_ACTIVITY_
Please count the lines in the material below that contain the string "ПолитНавигатор", with case counting, and reply with the number alone.
Start of RECORDED DATA
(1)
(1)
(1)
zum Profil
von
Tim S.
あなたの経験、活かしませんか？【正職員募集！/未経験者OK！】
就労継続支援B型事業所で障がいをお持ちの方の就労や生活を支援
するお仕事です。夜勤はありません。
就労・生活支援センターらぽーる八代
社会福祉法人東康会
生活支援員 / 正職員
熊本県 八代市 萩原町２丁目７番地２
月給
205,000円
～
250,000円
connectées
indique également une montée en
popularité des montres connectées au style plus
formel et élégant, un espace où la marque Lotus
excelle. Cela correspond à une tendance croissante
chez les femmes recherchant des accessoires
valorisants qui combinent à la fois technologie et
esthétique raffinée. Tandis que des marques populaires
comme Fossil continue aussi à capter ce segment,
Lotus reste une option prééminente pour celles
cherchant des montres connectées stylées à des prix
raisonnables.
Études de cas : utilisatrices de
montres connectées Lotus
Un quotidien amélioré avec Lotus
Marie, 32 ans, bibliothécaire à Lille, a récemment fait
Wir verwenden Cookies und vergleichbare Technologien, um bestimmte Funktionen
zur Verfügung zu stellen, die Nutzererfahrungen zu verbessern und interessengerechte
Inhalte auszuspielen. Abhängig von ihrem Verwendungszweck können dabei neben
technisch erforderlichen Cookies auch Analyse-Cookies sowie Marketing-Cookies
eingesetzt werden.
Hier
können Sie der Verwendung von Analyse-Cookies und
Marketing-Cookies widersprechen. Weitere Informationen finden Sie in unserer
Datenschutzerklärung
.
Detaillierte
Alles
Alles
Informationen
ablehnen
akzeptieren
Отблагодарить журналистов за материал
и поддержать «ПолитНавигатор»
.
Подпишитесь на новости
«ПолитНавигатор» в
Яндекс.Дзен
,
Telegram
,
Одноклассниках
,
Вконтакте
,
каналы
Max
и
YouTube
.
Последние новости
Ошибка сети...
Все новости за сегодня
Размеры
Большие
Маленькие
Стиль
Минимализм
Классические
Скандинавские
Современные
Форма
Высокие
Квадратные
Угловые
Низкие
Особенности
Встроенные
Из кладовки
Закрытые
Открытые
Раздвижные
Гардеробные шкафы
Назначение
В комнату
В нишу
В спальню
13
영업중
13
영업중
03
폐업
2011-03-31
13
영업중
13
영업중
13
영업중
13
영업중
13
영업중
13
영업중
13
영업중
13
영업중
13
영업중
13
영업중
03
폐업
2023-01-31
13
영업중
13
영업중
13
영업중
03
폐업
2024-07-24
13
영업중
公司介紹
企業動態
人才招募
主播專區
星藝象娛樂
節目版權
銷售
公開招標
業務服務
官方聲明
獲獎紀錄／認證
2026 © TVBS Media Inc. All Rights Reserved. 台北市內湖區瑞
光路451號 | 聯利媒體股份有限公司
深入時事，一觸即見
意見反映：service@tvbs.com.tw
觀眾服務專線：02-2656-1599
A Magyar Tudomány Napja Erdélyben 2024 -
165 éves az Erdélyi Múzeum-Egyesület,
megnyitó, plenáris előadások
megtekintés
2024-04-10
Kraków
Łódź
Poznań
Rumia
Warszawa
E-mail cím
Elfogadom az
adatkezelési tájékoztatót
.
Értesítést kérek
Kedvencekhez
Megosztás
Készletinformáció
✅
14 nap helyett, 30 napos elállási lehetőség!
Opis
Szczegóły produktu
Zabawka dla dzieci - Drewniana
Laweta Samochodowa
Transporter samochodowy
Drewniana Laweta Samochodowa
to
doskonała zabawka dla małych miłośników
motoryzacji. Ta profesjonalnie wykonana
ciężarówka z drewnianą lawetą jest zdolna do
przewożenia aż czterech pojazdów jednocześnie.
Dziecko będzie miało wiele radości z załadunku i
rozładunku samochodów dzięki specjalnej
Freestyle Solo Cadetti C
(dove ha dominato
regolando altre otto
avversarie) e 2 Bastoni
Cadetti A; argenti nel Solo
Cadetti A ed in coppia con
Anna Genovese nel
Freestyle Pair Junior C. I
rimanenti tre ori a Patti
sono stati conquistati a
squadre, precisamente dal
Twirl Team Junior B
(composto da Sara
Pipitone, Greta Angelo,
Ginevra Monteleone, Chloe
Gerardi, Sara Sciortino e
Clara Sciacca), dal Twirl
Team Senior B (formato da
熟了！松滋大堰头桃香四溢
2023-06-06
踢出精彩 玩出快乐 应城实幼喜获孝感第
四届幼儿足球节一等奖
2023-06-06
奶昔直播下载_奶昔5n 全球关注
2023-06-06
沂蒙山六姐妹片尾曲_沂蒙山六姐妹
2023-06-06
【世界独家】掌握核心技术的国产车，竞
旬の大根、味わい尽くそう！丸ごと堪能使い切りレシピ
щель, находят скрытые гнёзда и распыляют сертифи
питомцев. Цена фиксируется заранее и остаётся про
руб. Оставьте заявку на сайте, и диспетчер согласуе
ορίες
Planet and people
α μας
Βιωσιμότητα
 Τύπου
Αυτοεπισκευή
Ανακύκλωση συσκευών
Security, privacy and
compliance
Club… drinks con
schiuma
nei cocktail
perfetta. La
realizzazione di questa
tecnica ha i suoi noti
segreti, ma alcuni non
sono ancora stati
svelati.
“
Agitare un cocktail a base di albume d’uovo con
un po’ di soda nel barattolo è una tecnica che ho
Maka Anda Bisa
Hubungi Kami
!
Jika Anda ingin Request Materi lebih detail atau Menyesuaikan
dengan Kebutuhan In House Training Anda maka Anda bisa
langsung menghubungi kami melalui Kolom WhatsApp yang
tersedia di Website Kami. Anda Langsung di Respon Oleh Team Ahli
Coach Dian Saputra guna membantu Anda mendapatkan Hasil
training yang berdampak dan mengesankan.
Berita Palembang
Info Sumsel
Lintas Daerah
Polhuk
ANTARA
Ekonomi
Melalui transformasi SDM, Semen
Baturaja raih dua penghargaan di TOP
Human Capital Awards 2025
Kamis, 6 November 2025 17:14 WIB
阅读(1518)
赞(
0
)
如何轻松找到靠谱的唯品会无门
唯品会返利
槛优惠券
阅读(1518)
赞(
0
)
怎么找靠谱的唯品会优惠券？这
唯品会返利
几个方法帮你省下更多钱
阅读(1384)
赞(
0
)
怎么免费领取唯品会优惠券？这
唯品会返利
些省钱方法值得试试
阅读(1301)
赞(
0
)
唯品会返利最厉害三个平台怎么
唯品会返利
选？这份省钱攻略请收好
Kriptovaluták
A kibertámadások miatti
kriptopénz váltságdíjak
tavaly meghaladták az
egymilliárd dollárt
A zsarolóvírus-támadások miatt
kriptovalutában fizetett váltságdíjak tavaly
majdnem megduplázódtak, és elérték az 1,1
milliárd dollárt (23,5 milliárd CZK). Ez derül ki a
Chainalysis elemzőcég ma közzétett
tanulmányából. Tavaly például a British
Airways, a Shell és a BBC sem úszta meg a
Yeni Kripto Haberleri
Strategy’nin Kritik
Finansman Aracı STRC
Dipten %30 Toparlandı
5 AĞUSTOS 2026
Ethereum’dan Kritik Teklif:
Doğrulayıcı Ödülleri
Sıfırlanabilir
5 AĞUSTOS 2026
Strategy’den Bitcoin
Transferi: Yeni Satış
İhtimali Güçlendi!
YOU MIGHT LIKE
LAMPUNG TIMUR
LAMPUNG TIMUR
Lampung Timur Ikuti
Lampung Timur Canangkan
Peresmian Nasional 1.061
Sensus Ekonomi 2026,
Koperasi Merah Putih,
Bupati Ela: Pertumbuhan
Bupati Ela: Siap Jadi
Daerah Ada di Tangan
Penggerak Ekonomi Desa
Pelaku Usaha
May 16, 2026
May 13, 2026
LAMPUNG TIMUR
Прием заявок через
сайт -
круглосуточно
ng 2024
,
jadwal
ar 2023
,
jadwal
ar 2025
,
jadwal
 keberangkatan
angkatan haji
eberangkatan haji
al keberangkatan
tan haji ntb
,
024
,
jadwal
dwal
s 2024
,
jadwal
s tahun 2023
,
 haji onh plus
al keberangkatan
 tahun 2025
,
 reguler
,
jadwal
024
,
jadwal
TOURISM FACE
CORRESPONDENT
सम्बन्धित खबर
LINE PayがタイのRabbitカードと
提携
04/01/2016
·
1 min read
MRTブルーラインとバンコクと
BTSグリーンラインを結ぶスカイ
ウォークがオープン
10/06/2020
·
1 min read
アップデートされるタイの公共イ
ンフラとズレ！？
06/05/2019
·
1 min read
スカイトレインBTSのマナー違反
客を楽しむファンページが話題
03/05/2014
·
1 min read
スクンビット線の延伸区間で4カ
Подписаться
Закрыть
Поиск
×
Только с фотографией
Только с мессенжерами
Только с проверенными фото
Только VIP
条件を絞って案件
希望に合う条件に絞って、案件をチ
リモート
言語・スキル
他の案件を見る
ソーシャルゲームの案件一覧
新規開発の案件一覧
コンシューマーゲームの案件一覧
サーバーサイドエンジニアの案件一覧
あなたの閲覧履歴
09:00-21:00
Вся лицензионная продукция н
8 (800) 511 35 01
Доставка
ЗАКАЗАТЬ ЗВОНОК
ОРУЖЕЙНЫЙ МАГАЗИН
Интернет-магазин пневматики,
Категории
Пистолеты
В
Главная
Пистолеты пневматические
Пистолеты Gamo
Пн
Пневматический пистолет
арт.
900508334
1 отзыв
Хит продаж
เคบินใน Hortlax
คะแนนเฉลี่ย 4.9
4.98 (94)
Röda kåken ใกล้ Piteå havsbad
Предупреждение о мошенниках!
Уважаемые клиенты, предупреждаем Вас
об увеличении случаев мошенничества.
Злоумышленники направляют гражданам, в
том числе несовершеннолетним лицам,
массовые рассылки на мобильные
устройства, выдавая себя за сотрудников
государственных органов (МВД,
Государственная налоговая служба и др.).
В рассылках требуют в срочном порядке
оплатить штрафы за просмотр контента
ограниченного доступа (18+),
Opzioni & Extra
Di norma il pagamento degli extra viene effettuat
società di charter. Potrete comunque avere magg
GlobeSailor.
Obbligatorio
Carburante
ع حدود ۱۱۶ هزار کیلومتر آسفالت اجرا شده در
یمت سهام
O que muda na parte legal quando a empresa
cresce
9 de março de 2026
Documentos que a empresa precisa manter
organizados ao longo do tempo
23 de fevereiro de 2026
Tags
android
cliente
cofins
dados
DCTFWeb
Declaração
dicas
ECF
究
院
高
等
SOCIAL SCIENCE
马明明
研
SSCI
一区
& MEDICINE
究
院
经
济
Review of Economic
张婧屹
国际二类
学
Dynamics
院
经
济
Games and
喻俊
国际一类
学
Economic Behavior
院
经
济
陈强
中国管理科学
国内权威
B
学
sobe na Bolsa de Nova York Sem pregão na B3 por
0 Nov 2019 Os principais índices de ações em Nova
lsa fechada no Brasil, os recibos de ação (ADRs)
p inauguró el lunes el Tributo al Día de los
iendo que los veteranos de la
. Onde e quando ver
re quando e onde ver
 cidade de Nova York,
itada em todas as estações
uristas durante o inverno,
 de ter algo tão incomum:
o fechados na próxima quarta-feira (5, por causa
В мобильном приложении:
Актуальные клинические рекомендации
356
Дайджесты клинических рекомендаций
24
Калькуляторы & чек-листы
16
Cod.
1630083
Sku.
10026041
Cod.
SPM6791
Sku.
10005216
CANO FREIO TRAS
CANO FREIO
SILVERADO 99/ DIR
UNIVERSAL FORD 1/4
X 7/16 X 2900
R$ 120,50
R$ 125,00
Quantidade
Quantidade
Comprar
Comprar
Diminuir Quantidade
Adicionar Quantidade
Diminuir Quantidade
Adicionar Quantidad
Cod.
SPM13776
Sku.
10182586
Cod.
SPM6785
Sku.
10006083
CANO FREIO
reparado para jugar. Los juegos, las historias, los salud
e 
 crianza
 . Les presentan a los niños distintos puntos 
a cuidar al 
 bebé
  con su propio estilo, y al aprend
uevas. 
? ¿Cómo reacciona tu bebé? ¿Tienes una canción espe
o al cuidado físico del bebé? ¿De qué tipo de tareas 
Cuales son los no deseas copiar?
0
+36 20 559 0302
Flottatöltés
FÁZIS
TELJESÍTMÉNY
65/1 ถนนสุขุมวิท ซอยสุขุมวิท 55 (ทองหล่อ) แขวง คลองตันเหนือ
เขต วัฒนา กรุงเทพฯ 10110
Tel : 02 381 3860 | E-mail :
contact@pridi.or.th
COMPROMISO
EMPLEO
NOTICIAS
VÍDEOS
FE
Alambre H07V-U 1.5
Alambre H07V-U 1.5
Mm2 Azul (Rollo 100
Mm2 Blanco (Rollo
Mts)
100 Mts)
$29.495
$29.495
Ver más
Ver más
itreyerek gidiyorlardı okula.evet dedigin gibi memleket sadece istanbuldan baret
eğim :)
End of RECORDED DATA
_OUTPUT FOR THIS EXERCISE_
2